* _Task to complete_:
Which lines in the listing below contain the string "pixels"? Pull out each one, counting a match only when the case is the same.

* _Task material_:
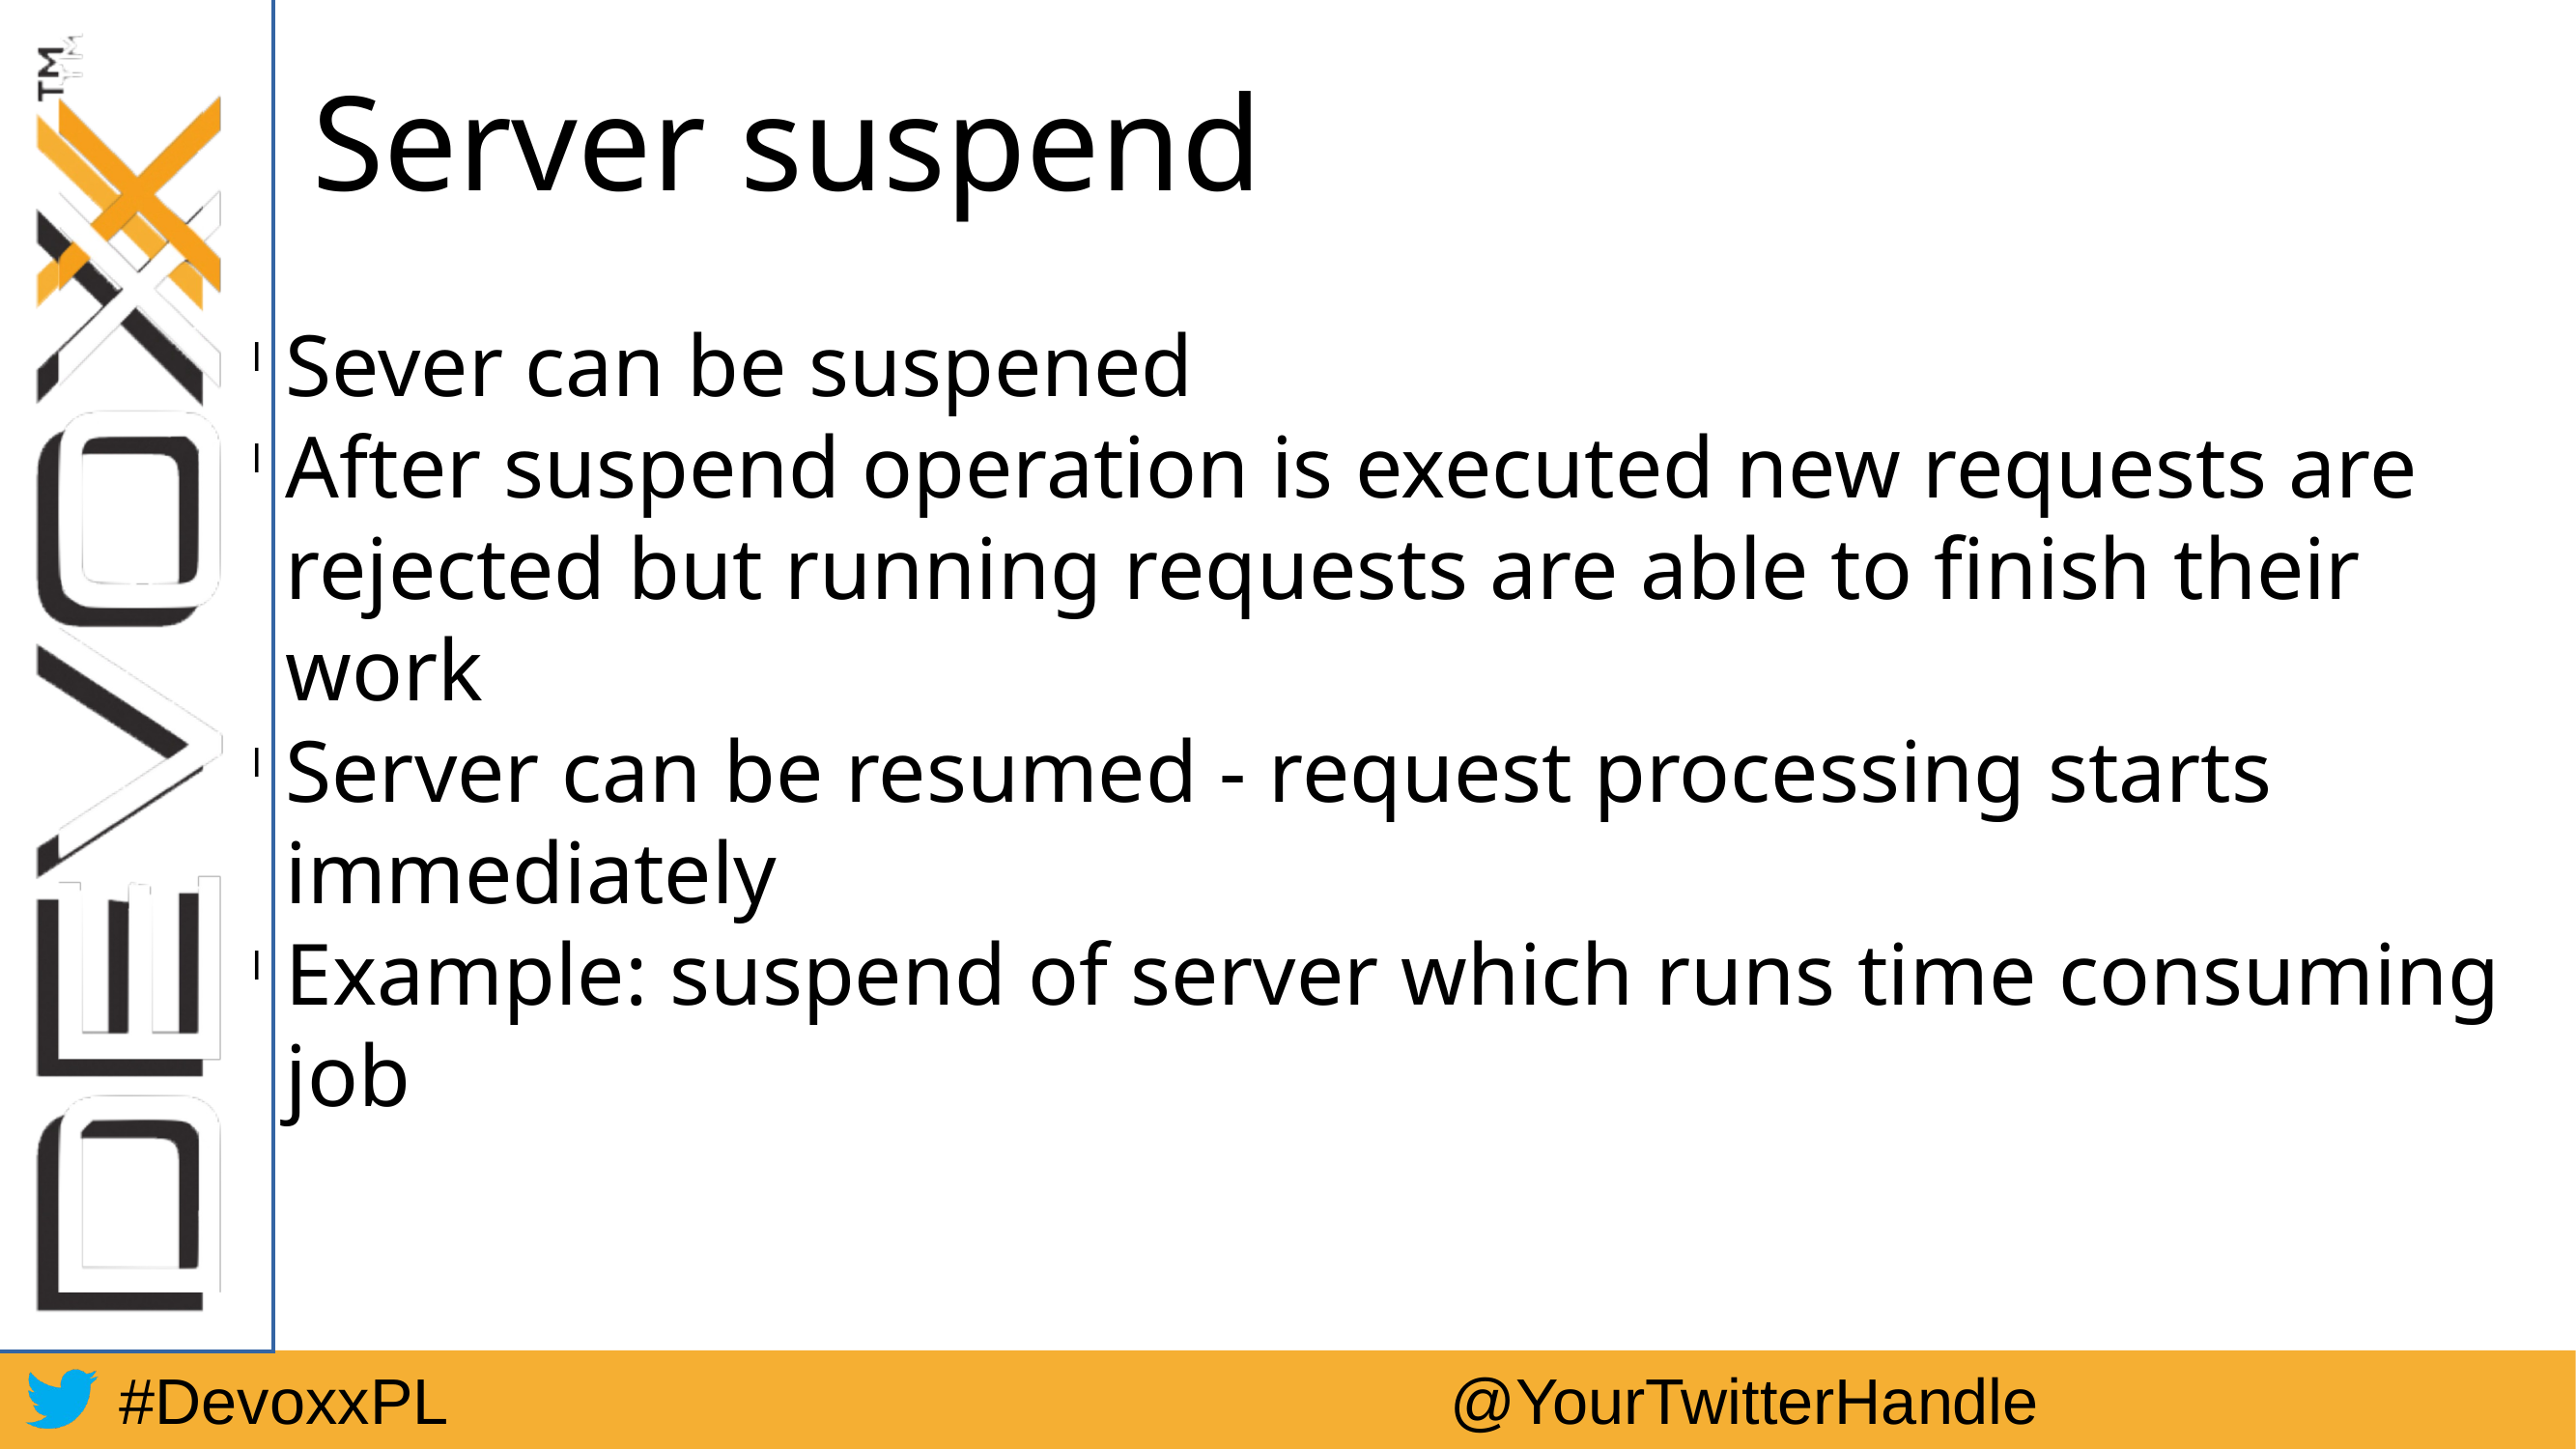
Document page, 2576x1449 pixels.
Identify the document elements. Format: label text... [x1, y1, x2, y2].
==
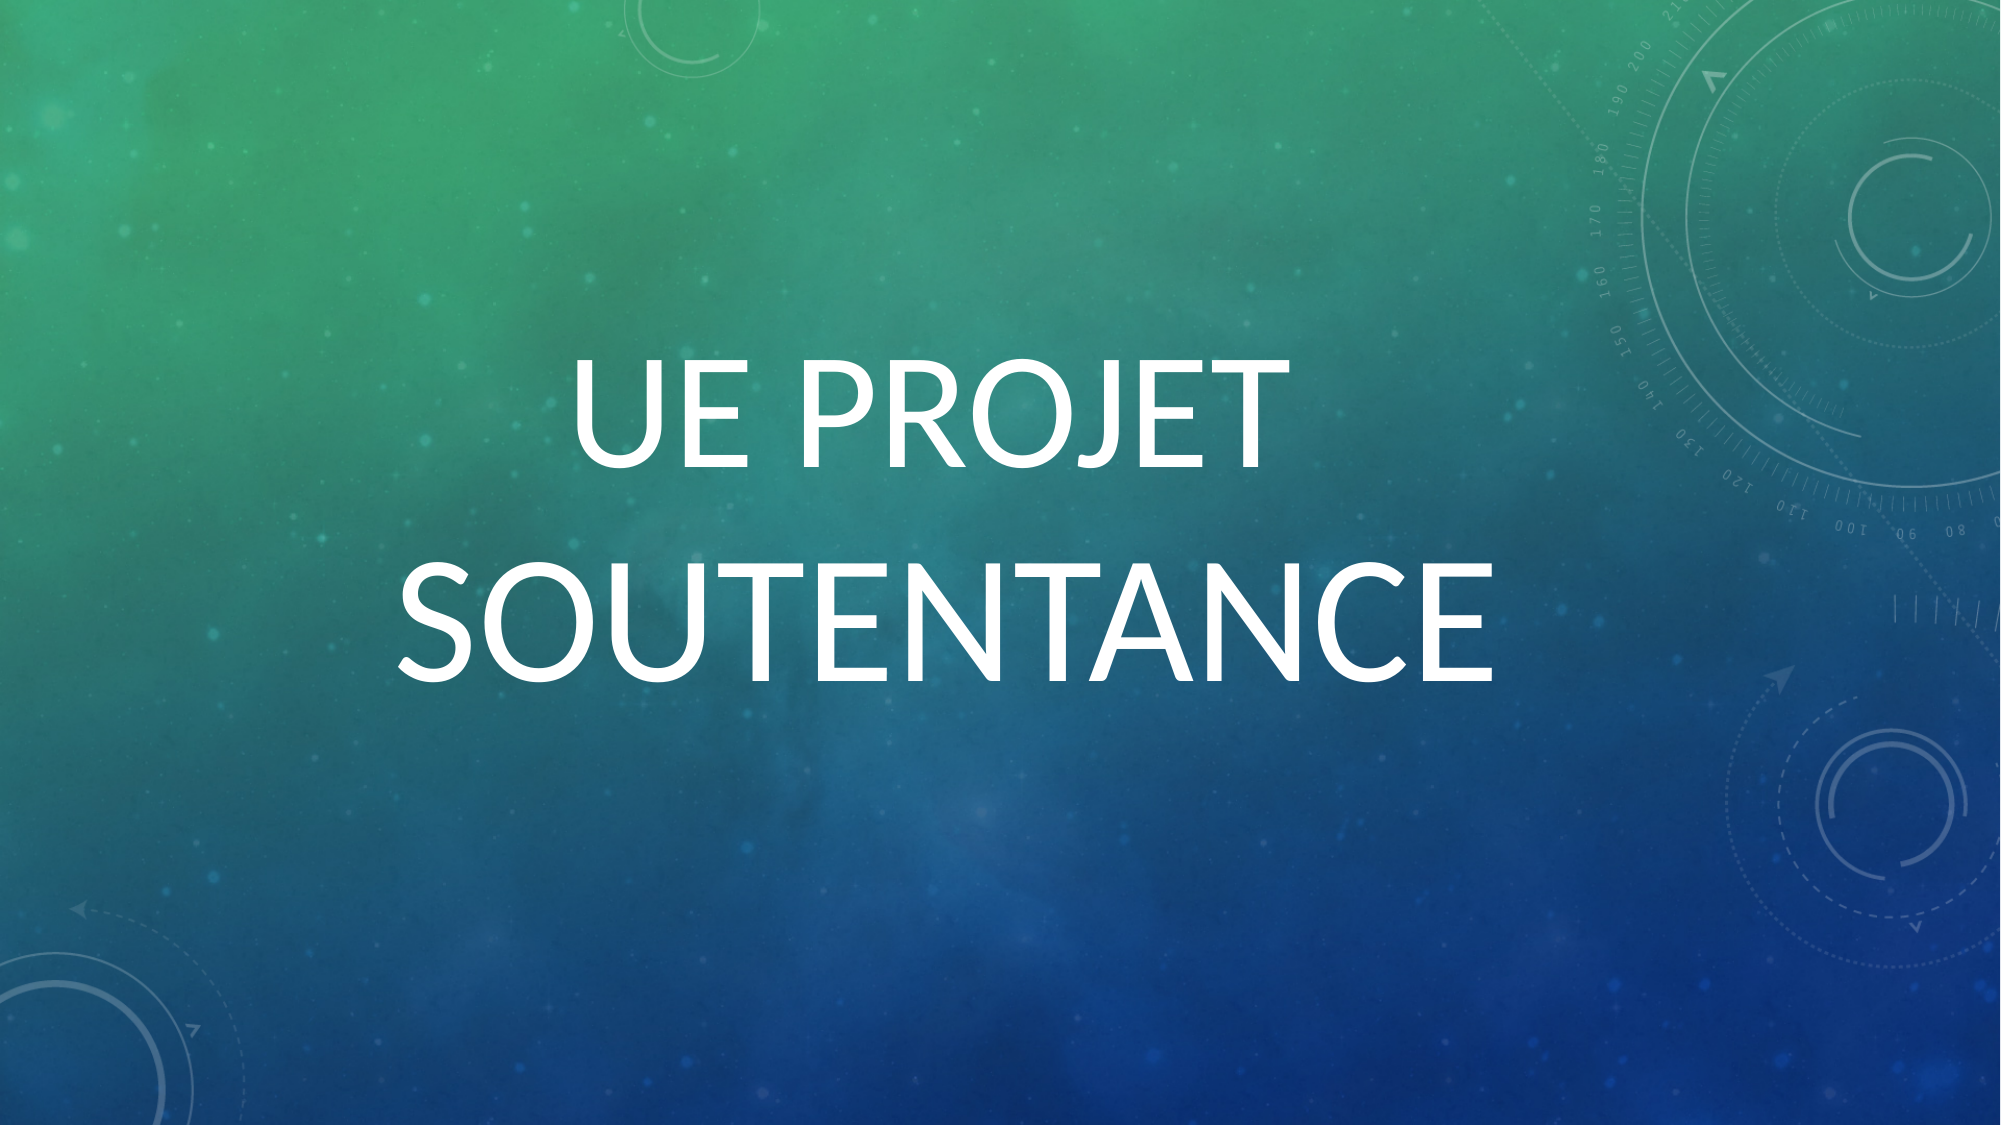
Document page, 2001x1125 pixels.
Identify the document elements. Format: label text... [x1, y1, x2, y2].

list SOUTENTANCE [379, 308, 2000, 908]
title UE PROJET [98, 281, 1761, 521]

* _Response for this exercise_:
Document page, 2576x1449 pixels.
Document page, 2001x1125 pixels.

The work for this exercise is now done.